Después de la ceremonia, Mayumi se quedó para ayudar a su sobrino a embalar las pertenencias maternas que iban a ser enviadas a un guardamuebles. Fue entonces cuando hallaron las posesiones que su madre se había llevado de Japón: un quimono antiguo, algunos libros de texto de la universidad y un álbum de fotos.

– Ésta es tu abuela -le había dicho Mayumi señalando a una anciana que sonreía a la cámara. Lawrence pasó la página-. Y ésta es la prima de tu madre con sus amigas del colegio. ¡Eran unas chicas tan guapas!

Lawrence pasó otra hoja de donde cayeron dos fotos. Una mostraba a la joven madre sentada al lado de Sparrow. La otra era de Sparrow solo con las dos espadas.

– ¿Y quién es éste? -preguntó Lawrence. El hombre de la foto parecía muy serio y tranquilo-. ¿Quién es? Dímelo. -Miró fijamente a su tía, y ella rompió a llorar.

– Es tu padre. Únicamente lo vi una vez.
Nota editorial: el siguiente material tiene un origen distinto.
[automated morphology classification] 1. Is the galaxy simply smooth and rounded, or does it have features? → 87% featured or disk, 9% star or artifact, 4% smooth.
Fue un día en que estuve con tu madre en un restaurante de Tokio. Era un hombre muy fuerte.

La tía Mayumi apenas conocía más detalles del hombre de las fotografías. Solía hacerse llamar Sparrow, pero de vez en cuando también utilizaba el nombre de «Furukawa». El padre de Lawrence había estado metido en algo peligroso -puede que fuera espía- y había muerto hacía mucho, asesinado por un grupo de yakuzas durante un tiroteo en un hotel de Osaka.

Cuando su tía regresó al Japón, Lawrence dedicó todo su tiempo libre a navegar por internet buscando información acerca de su padre. Le resultó fácil encontrar datos del suceso de Osaka. Habían aparecido artículos en toda la prensa japonesa y también en la internacional. Murieron dieciocho yakuzas. Un gángster llamado Hiroshi Furukawa figuraba entre los muertos, y una revista publicó una foto de su padre en el depósito de cadáveres. A Lawrence le extrañó que ninguno de los artículos explicara el motivo del tiroteo. Los periodistas se despachaban hablando de «un ajuste de cuentas entre bandas» o de «una disputa sobre ganancias clandestinas». Habían sobrevivido dos yakuzas, pero se negaron a responder a cualquier pregunta.
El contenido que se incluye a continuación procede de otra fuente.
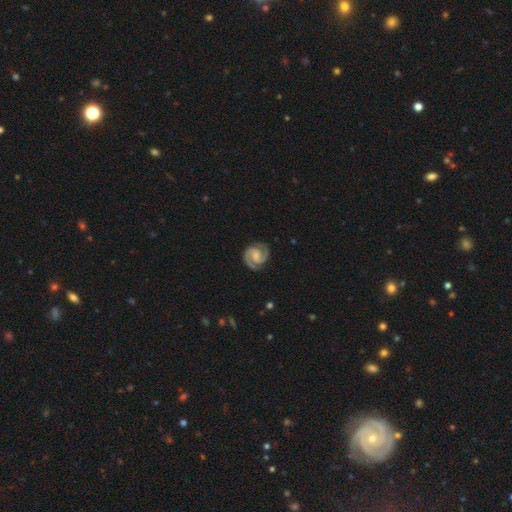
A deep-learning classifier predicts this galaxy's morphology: Smooth or featured? Predicted: featured or disk (p=0.90). Edge-on disk? Predicted: no (p=0.98). Bar? Predicted: weak (p=0.46). Spiral arms? Predicted: yes (p=0.98). Spiral winding? Predicted: tight (p=0.48). Spiral arm count? Predicted: 2 (p=0.93). Bulge size? Predicted: small (p=0.35). Merging? Predicted: none (p=0.84).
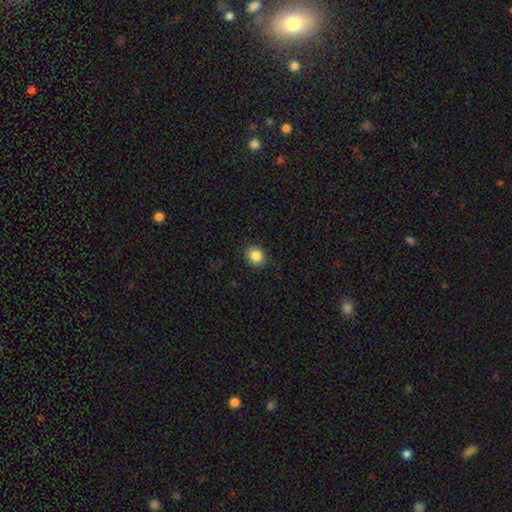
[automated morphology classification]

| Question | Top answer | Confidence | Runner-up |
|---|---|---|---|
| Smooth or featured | smooth | 86% | star or artifact (9%) |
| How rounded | round | 74% | in between (25%) |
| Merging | none | 90% | minor disturbance (7%) |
En la Duke University, aprendió a diseñar programas de ordenador para el manejo de grandes bases estadísticas. Después de graduarse trabajó para una página web de juegos dirigida por el ejército norteamericano que analizaba las respuestas de los adolescentes que jugaban en grupo on line y luchaban en una ciudad devastada. Lawrence les ayudó a desarrollar un programa que generaba un perfil psicológico de cada jugador. Los perfiles creados por el ordenador encontraban su correlación en las entrevistas cara a cara llevadas a cabo por el personal de reclutamiento del ejército. El programa establecía quién sería un futuro sargento mayor, quién manejaría la radio o quién se presentaría voluntario para misiones de alto riesgo.

El ejército llevó a Lawrence a un puesto en la Casa Blanca y hasta Kennard Nash. El general creyó que Lawrence sería un buen administrador y que no debía malgastar su talento diseñando programas de ordenador. Nash tenía contactos con la CIA y la Agencia de Seguridad Nacional. Lawrence comprendió que trabajar para Nash le proporcionaría acceso a información reservada acerca de su padre. Había estudiado la foto de su padre con las dos espadas, y Sparrow no mostraba los elaborados tatuajes típicos de los yakuzas.